Ottawa Elementary students will have extended school days starting April 26 but details on just how extended the days will be are still being worked out with the Ottawa Education Association.
Superintendent Cleve Threadgill said the school board met with the union to discuss extending the school day for the first time on March 3. They have since met with the OEA on three separate occasions to bargain for a longer school day.
“There are a number of details that have been discussed early between the admin. team and this includes the K-6 buildings dismissing at 1:45 p.m. and the middle school dismissing at 2:30 p.m. except on Wednesdays,” Threadgill said. “Wednesday would remain a gap day for the entire district needed to continue to serve remote learners. This would also allow schools to receive additional midweek cleaning on Wednesday afternoons.”
Threadgill said the district intends to serve lunch in 30-minute increments in accordance with the IDPH and ISBE regulations with individual seating at least six feet apart in various spaces throughout the building.

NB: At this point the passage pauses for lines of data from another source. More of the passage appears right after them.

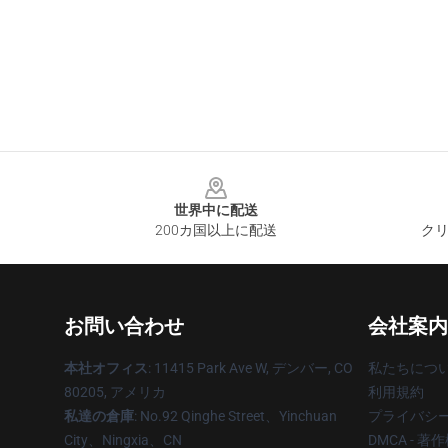
Footer
世界中に配送
200カ国以上に配送
クリ
お問い合わせ
会社案内
本社オフィス
: 11415 Park Ave W, デンバー, CO
私たちにつ
80205, アメリカ
利用規約
私達の倉庫
: No.92 Qinghe Street、Yinchuan
プライバシ
City、Ningxia、CN
DMCA - 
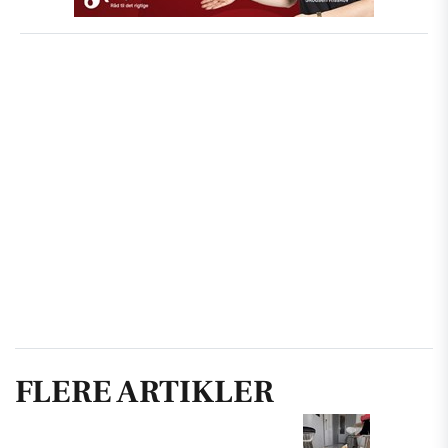
FLERE ARTIKLER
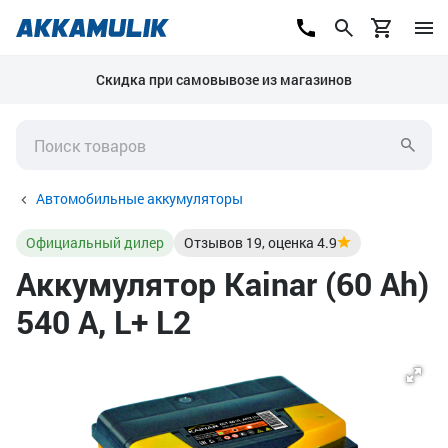
Скидка при самовывозе из магазинов
Автомобильные аккумуляторы
Официальный дилер
Отзывов
19
, оценка
4.9
Аккумулятор Kainar (60 Ah)
540 А, L+ L2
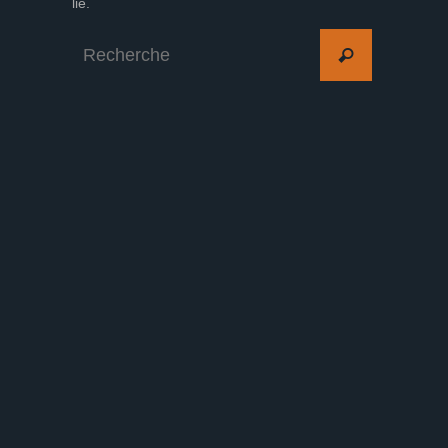
lié.
Search
Recherche
for:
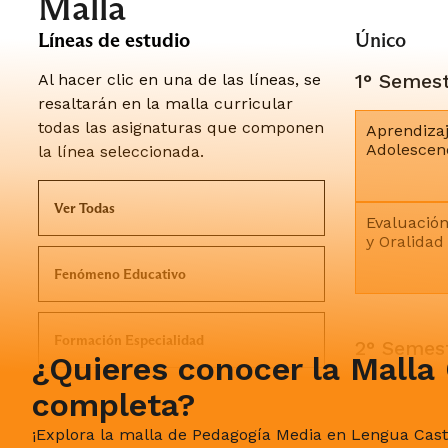
Malla
Líneas de estudio
Único
1° Semes
Al hacer clic en una de las líneas, se
resaltarán en la malla curricular
todas las asignaturas que componen
Aprendizaj
Adolescenc
la línea seleccionada.
Ver Todas
Evaluación
y Oralidad
Fenómeno Educativo
Formación Especialidad
2° Semes
¿Quieres conocer la Malla 
completa?
Aprendizaj
Formación Práctica y Profesional
Adolescenc
¡Explora la malla de Pedagogía Media en Lengua Cas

He would like to poll parents to figure out interest in a longer school day so they can reach a consensus and reach all points of view.
The public forum at the beginning of the meeting saw a concerned parent and a teacher speak out with opposing points of view.
Stephanie Brewer, the mother of a Lincoln Elementary School student, asked the school board to consider breaking their standstill in order to get students back into school on a full-time basis.
“These children are the future and we as a district are starting to let fear take over and rob our children of the education they deserve,” Brewer said. “Our children deserve to be afforded every opportunity to learn, grow and experience everything that you, as teachers, have to offer.”
Brewer said parents, grandparents, aunts, uncles and everyone in between have taken time to educate children as much as they can, but “they are not teachers and our homes are not a classroom.”
Brewer said all this has been done while trying to do their own jobs they use to provide food and shelter for their families. She said only providing three hours in a classroom for formal education doesn’t meet the needs necessary to grow up and become educated adults.
“Yet again, we are being told that it’s not possible because there’s not a process in place to stay with these kids eating lunch at school,” Brewer said. “I have to say this is no longer a respected answer. You owe it to our children to show up, do the job you signed up to do and figure out what we can make work.”
Rhonda Hackler, a sixth-grade teacher, expressed concern the COVID-19 numbers for La Salle County and the state of Illinois have taken another dangerous turn.
“You reassured us that it is the science surrounding COVID-19 that will drive your decision whether or not to extend the school day,” Hackler said. “The scientific data is quite alarming. The Chicago news reported last night that Illinois’ positivity rate is at the highest level since January.”
The COVID-19 positivity rate in Illinois just recently hit 5.6% and while it dropped back into the 3% range earlier this week, Hackler pointed out it was less than 1% just weeks ago. She is concerned the various strains of COVID-19 making their way through the United States could be resistant to the vaccines.
“I really don’t understand what we’re doing,” Hackler said. “We’re expanding our day by 2 hours and 15 minutes with a 1:45 p.m. dismissal time. What time we have will be spent when you factor in recess and restroom breaks to ensure the appropriate sanitizing is done.”
Hackler said the schedule as it stands is one of the best schedules around that allows educators to see every student who wants to be in-person for half their day and they’re able to check in with their remote learners every afternoon so teachers can know they’re doing their best to keep all of them as safe as it can get.